Apaixonado por natureza? Descubra o Ecovoluntariado

Hoje quero contar sobre uma viagem especial que fiz há um tempo atrás, mas que até hoje me traz lembranças boas e uma vontade enorme de voltar. Em 2012 eu, que já era apaixonada por viajar, descobri uma forma diferente de fazer turismo: o ecovoluntariado em ONGs de conservação e proteção ambiental.
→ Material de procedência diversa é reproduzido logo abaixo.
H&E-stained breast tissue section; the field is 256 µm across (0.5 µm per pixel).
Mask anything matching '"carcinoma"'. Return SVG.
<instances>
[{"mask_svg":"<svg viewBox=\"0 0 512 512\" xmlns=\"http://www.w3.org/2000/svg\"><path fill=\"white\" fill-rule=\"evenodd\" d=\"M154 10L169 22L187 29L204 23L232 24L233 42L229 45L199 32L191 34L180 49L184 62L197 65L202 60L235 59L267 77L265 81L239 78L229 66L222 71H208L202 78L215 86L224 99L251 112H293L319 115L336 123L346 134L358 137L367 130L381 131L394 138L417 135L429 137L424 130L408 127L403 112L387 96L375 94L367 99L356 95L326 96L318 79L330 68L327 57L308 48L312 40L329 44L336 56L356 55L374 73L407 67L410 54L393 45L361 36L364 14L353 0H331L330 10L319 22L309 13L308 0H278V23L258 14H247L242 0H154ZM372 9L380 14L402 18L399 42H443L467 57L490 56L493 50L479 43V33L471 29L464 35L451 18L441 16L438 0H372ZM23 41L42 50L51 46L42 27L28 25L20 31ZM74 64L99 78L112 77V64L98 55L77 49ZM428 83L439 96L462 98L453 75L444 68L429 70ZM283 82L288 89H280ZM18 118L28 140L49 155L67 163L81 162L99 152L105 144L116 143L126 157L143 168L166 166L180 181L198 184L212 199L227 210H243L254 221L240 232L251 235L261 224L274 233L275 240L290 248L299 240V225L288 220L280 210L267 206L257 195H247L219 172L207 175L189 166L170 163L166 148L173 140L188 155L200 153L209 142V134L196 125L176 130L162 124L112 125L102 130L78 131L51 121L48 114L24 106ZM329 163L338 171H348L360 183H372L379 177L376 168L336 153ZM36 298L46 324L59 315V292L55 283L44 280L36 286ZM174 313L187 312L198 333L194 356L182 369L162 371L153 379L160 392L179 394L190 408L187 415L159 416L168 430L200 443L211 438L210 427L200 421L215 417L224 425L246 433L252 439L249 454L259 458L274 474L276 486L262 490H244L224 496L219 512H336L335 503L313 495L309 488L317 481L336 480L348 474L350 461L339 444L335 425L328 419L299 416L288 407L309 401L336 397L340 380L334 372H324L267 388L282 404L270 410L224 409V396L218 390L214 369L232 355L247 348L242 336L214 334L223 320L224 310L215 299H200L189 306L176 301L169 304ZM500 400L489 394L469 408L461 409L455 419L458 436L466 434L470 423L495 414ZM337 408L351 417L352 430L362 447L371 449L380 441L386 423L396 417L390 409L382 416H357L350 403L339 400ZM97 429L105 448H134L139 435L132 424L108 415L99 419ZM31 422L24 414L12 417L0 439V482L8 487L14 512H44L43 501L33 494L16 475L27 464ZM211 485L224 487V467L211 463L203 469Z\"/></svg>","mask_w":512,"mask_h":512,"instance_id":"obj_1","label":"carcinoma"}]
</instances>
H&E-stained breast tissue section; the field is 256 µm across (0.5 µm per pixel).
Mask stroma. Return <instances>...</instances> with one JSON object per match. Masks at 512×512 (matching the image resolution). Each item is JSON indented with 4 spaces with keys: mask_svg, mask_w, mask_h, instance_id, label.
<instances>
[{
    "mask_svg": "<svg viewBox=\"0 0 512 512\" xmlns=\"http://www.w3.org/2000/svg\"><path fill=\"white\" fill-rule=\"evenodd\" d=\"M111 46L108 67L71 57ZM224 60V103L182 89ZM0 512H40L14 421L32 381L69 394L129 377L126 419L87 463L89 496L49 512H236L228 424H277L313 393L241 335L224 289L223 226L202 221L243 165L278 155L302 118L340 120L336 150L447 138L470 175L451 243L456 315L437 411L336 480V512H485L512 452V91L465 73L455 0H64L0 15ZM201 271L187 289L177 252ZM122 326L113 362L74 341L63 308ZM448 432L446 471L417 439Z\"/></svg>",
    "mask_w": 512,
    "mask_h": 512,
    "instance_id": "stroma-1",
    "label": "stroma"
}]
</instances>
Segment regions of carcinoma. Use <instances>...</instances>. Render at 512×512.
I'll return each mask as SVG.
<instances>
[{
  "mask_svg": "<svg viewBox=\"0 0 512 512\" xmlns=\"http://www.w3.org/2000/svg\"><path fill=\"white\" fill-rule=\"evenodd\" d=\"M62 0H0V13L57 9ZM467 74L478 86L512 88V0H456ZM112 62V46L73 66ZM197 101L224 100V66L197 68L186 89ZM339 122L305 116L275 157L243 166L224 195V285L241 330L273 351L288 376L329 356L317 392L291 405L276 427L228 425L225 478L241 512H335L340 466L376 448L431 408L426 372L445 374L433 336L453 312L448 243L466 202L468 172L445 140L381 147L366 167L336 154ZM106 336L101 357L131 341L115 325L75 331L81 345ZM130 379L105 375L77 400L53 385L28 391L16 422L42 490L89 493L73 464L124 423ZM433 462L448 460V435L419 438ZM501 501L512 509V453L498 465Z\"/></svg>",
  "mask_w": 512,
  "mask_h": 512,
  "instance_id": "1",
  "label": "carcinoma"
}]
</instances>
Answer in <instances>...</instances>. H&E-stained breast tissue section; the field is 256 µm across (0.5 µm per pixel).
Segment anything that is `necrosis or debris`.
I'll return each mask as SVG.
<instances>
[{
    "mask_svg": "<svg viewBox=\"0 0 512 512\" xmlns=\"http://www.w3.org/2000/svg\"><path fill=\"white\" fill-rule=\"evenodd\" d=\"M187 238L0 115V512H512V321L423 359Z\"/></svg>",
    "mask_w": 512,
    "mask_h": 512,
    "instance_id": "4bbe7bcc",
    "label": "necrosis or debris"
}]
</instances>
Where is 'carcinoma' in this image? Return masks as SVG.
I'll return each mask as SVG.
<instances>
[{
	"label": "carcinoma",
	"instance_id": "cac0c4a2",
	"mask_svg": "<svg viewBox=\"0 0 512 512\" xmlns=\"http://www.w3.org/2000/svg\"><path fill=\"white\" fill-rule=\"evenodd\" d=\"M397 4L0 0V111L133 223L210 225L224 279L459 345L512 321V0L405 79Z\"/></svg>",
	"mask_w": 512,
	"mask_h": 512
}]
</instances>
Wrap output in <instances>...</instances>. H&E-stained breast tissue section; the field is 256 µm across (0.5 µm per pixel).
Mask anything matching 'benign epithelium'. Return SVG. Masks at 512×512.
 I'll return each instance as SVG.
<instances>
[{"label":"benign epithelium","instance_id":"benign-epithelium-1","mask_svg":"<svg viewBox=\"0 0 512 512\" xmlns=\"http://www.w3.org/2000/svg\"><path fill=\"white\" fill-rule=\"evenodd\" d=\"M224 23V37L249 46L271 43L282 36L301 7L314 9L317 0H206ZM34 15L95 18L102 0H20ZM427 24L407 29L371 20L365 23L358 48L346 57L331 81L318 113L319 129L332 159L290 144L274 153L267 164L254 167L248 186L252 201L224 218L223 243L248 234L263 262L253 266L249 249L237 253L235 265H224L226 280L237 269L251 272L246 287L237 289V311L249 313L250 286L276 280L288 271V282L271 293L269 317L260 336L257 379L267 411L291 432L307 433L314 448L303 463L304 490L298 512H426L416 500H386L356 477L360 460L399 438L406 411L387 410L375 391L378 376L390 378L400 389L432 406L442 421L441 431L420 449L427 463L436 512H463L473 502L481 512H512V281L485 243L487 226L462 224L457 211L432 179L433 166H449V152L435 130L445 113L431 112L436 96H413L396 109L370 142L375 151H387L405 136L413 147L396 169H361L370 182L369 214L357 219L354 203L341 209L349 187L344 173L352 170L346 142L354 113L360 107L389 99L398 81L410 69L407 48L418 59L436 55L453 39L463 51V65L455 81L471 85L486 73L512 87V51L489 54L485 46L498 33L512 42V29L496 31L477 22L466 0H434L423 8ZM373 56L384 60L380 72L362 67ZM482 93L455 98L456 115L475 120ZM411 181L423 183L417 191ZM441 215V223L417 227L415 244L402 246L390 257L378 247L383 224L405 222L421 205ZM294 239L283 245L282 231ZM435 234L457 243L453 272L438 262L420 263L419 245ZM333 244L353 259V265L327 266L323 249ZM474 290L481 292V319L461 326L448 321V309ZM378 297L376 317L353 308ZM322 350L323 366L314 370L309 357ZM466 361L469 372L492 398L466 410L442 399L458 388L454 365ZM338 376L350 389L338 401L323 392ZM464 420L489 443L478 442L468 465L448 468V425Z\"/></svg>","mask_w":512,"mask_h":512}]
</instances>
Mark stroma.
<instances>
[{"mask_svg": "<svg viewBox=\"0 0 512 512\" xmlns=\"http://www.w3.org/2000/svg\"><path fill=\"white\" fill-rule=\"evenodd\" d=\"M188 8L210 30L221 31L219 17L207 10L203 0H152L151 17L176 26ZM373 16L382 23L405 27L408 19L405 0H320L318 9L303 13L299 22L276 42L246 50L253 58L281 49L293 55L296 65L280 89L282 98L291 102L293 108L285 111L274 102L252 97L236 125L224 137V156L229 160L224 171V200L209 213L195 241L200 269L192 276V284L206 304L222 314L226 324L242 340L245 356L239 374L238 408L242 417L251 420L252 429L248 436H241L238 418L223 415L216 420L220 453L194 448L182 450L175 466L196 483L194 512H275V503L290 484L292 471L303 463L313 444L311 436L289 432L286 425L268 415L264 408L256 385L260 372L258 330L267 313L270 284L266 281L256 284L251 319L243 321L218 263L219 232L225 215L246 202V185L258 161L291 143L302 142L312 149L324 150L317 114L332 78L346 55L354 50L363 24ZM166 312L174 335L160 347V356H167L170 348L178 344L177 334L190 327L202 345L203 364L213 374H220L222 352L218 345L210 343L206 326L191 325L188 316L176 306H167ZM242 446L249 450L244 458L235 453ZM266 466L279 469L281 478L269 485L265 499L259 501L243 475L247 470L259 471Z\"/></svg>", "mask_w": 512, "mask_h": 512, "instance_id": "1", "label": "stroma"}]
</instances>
Mas o que é ecovoluntariado?

Diferente de ser somente um voluntário, onde você oferece o seu trabalho em troca de comida ou hospedagem, o ecovoluntário passa um tempinho maior ‘morando’ no local, doando tempo e trabalho, e além disso, é ele quem custeia todas as suas despesas durante a sua estadia, colaborando com a sustentabilidade do projeto e ajudando na sua manutenção. Algumas pessoas acham a ideia esquisita e dizem: mas eu vou pagar para trabalhar? Eu não penso assim. Acredito que o ecovoluntário tem o privilégio de apoiar uma determinada causa de forma integral quando opta por viajar dessa forma. Afinal, em outro tipo de viagem eu também pagaria pela minha hospedagem e alimentação, mas como ecovoluntária, pude ver com meus próprios olhos tudo isso sendo revertido em prol do projeto, pude ajudar sem trazer nenhum impacto financeiro para o local e ainda tive a oportunidade de estar próxima dos animais e dos profissionais envolvidos de uma forma que não conseguiria em nenhum outro tipo de viagem. Foi uma semana de experiências novas e maravilhosas e se você é, como eu, apaixonada pela natureza, fica a dica: aposte no ecovoluntariado!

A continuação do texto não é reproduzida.